*** Source records ***
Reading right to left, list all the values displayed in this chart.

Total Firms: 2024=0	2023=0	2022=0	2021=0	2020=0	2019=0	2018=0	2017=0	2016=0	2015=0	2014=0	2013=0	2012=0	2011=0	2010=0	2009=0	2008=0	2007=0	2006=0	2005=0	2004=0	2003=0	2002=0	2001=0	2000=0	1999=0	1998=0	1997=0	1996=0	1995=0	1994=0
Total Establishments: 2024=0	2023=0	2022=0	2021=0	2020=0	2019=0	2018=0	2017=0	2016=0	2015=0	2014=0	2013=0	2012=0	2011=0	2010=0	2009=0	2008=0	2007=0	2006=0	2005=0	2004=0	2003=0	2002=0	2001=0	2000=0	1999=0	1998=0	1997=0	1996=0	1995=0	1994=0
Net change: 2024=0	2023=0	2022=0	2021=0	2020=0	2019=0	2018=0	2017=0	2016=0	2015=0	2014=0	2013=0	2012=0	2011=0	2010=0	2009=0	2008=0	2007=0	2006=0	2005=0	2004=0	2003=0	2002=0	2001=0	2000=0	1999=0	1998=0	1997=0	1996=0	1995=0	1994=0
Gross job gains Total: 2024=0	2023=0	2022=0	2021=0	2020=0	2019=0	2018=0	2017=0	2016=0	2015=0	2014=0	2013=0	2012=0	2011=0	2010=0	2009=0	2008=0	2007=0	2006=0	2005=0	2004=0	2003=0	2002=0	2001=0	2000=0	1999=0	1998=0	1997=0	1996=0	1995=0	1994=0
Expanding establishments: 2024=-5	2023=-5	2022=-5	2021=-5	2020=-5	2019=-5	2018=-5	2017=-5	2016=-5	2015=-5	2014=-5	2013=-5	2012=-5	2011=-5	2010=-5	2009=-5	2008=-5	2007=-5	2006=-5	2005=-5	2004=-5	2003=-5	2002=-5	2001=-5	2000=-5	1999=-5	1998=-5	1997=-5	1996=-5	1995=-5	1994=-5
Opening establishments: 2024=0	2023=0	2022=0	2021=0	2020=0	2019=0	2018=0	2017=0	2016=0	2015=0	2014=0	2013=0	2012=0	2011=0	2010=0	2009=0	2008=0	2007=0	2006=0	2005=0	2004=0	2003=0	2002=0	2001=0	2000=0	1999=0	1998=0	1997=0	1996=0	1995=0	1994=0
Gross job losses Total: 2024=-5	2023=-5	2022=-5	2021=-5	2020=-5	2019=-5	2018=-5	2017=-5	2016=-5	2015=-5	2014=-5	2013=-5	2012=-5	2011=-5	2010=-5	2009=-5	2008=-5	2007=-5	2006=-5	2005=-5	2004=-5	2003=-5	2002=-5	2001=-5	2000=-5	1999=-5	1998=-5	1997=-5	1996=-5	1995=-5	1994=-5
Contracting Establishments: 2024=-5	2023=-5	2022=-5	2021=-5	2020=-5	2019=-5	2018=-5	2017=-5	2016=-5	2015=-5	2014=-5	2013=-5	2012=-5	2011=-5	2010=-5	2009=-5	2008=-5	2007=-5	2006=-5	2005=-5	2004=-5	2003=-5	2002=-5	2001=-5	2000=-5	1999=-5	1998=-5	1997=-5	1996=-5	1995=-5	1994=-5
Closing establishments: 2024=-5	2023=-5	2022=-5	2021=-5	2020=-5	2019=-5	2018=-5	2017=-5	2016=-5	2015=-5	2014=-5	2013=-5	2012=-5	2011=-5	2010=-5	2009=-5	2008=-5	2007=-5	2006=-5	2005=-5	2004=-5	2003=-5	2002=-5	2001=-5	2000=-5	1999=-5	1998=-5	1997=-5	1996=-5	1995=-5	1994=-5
***
*** Source records ***
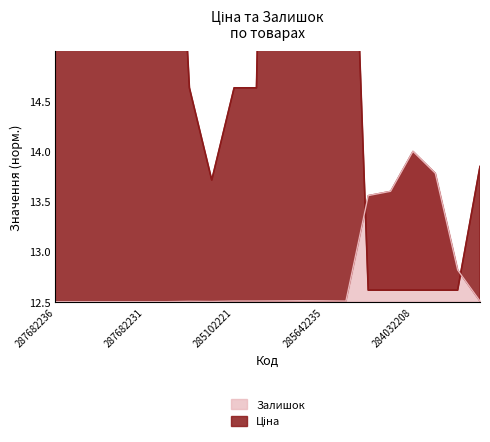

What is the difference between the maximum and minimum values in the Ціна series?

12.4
***
*** Source records ***
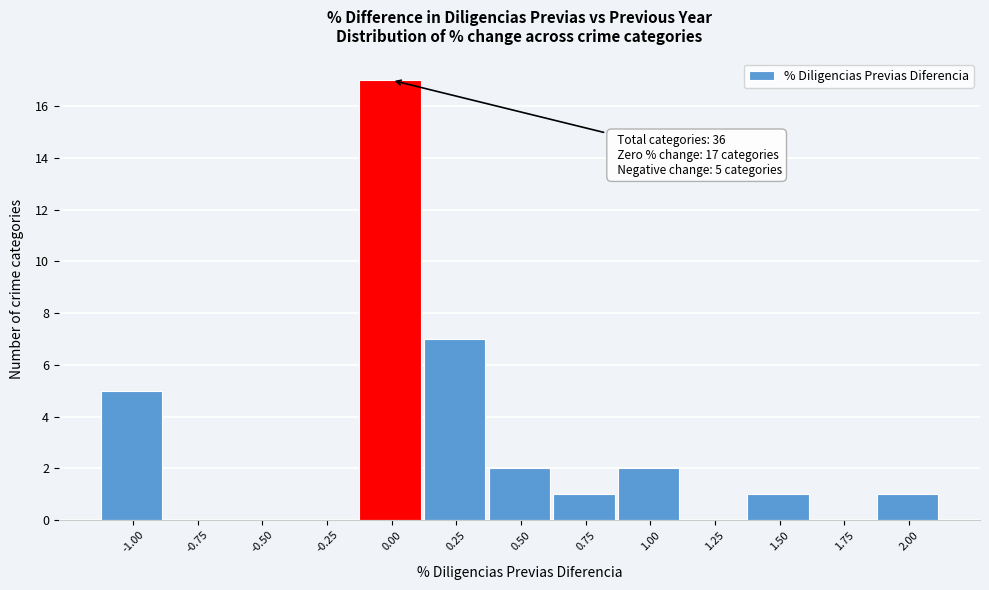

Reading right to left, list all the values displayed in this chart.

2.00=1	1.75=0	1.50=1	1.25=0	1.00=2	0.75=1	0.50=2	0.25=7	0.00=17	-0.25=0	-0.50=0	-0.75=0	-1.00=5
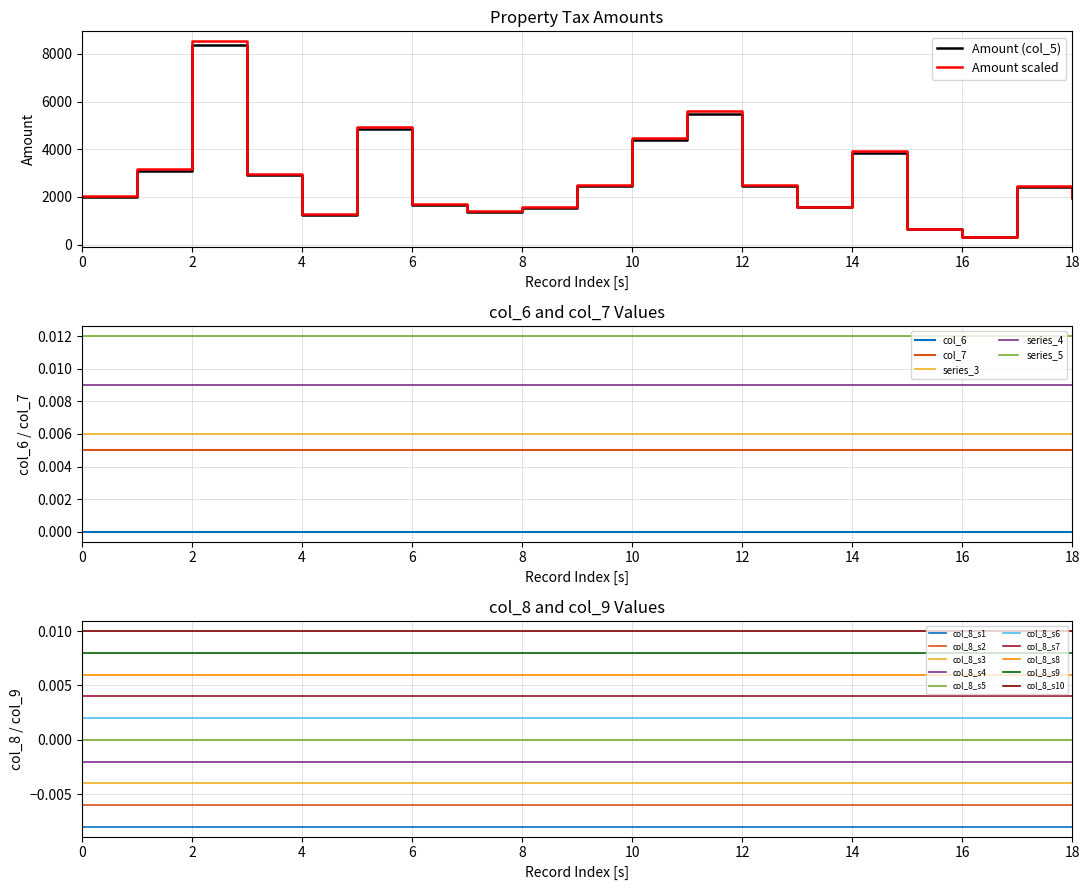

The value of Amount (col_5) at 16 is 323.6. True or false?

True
***
The problem — Pick out every line in the rows above that contains the word "Total", and copy each of those lines unchanged.

Expected output —
Total Firms: 2024=0	2023=0	2022=0	2021=0	2020=0	2019=0	2018=0	2017=0	2016=0	2015=0	2014=0	2013=0	2012=0	2011=0	2010=0	2009=0	2008=0	2007=0	2006=0	2005=0	2004=0	2003=0	2002=0	2001=0	2000=0	1999=0	1998=0	1997=0	1996=0	1995=0	1994=0
Total Establishments: 2024=0	2023=0	2022=0	2021=0	2020=0	2019=0	2018=0	2017=0	2016=0	2015=0	2014=0	2013=0	2012=0	2011=0	2010=0	2009=0	2008=0	2007=0	2006=0	2005=0	2004=0	2003=0	2002=0	2001=0	2000=0	1999=0	1998=0	1997=0	1996=0	1995=0	1994=0
Gross job gains Total: 2024=0	2023=0	2022=0	2021=0	2020=0	2019=0	2018=0	2017=0	2016=0	2015=0	2014=0	2013=0	2012=0	2011=0	2010=0	2009=0	2008=0	2007=0	2006=0	2005=0	2004=0	2003=0	2002=0	2001=0	2000=0	1999=0	1998=0	1997=0	1996=0	1995=0	1994=0
Gross job losses Total: 2024=-5	2023=-5	2022=-5	2021=-5	2020=-5	2019=-5	2018=-5	2017=-5	2016=-5	2015=-5	2014=-5	2013=-5	2012=-5	2011=-5	2010=-5	2009=-5	2008=-5	2007=-5	2006=-5	2005=-5	2004=-5	2003=-5	2002=-5	2001=-5	2000=-5	1999=-5	1998=-5	1997=-5	1996=-5	1995=-5	1994=-5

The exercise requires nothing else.